Campers and day users at Holcomb Park were told to boil any water they draw from the park after an aging pump failed and triggered a local advisory. The warning, issued Tuesday, April 28, applied only to Holcomb Park, not to the rest of Baker County or the City of Richland.
That makes the notice more than a campground inconvenience. Holcomb Park sits near Richland on the banks of Brownlee Reservoir and is part of Baker County’s Hewitt and Holcomb campground system, a place used for RV and tent camping, water recreation and other spring trips. Anyone filling a bottle, cooking, brushing teeth or using water from park taps and spigots needs to treat it as unsafe until county officials lift the advisory.
Holcomb Park also carries local history. The site was named for John Noble Holcomb and dedicated on July 4, 1993. More than three decades later, the park is again a reminder that rural recreation depends on infrastructure that is often out of sight until it fails.
County staff said a new pump was already running and water testing was underway. Officials hoped to lift the notice by Monday, May 4, pending a compliance notice. That timeline gives park visitors a rough window, but the advisory will stay in place until testing and approval show the system is back within safe limits.

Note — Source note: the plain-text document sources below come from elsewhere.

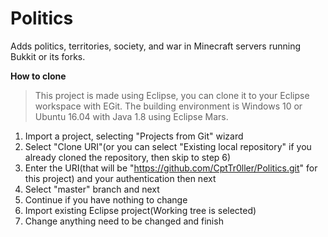 # Politics
Adds politics, territories, society, and war in Minecraft servers running Bukkit or its forks.

**How to clone**
>This project is made using Eclipse, you can clone it to your Eclipse workspace with EGit. The building environment is Windows 10 or Ubuntu 16.04 with Java 1.8 using Eclipse Mars.

1. Import a project, selecting "Projects from Git" wizard
2. Select "Clone URI"(or you can select "Existing local repository" if you already cloned the repository, then skip to step 6)
3. Enter the URI(that will be "https://github.com/CptTr0ller/Politics.git" for this project) and your authentication then next
4. Select "master" branch and next
5. Continue if you have nothing to change
6. Import existing Eclipse project(Working tree is selected)
7. Change anything need to be changed and finish
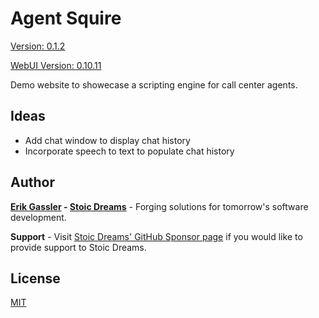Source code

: # Agent Squire

[Version: 0.1.2](https://github.com/StoicDreams/AgentSquire)

[WebUI Version: 0.10.11](https://github.com/StoicDreams/WebUI)

Demo website to showecase a scripting engine for call center agents.

## Ideas

* Add chat window to display chat history
* Incorporate speech to text to populate chat history

## Author

**[Erik Gassler](https://www.erikgassler.com) - [Stoic Dreams](https://www.stoicdreams.com)** - Forging solutions for tomorrow's software development.

**Support** - Visit [Stoic Dreams' GitHub Sponsor page](https://github.com/sponsors/StoicDreams) if you would like to provide support to Stoic Dreams.

## License

[MIT](LICENSE)
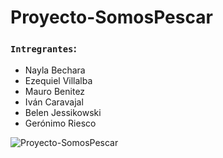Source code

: # Proyecto-SomosPescar

### `Intregrantes`: 
- Nayla Bechara
- Ezequiel Villalba
- Mauro Benitez
- Iván Caravajal
- Belen Jessikowski
- Gerónimo Riesco



![Proyecto-SomosPescar](https://user-images.githubusercontent.com/83089714/182244389-fc46e56c-d06d-4d6d-8337-6cab1562b896.png)
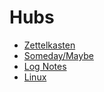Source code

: # Hubs
* [Zettelkasten](Zettelkasten/Hub.md)
* [Someday/Maybe](Someday/Hub.md)
* [Log Notes](Log/Hub.md)
* [Linux](Linux/HUB.md)

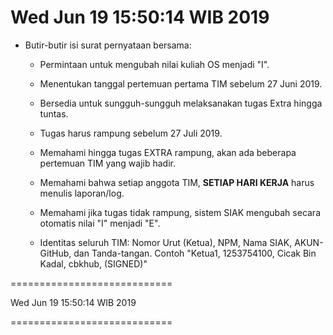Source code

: ---
---

Wed Jun 19 15:50:14 WIB 2019
============================

* Butir-butir isi surat pernyataan bersama:

  * Permintaan untuk mengubah nilai kuliah OS menjadi "I".

  * Menentukan tanggal pertemuan pertama TIM sebelum 27 Juni 2019.

  * Bersedia untuk sungguh-sungguh melaksanakan tugas Extra hingga tuntas.

  * Tugas harus rampung sebelum 27 Juli 2019.

  * Memahami hingga tugas EXTRA rampung, akan ada beberapa pertemuan TIM yang wajib hadir.

  * Memahami bahwa setiap anggota TIM, **SETIAP HARI KERJA** harus menulis laporan/log.

  * Memahami jika tugas tidak rampung, sistem SIAK mengubah secara otomatis nilai "I" menjadi "E".

  * Identitas seluruh TIM: Nomor Urut (Ketua), NPM, Nama SIAK, AKUN-GitHub, dan Tanda-tangan.
    Contoh "Ketua1, 1253754100, Cicak Bin Kadal, cbkhub, (SIGNED)"
  

============================

Wed Jun 19 15:50:14 WIB 2019

============================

The state’s drinking-water records underscore why that matters in a small community corridor like this one. Oregon Drinking Water Services tracks advisories statewide, and the City of Richland’s public water system is listed as serving 165 people with 188 connections. Even though the Holcomb Park notice did not affect the city system, a single failure in a rural recreation site can quickly disrupt people who are far from home and relying on park water facilities.
The county has also dealt with other pressures in the same park area. In August 2024, Hewitt Park was closed for construction while Holcomb Park remained open for camping, although its boat ramp was closed because of low water levels. Taken together, those disruptions point to a stretch of parkland where maintenance, water supply and seasonal use all collide.
For Baker County, the issue is not just whether one pump was replaced quickly enough. It is whether aging park infrastructure is being maintained well enough to avoid repeated advisories at a site where visitors expect safe drinking water as spring use ramps up. Until the county says otherwise, Holcomb Park water should be boiled before it is used.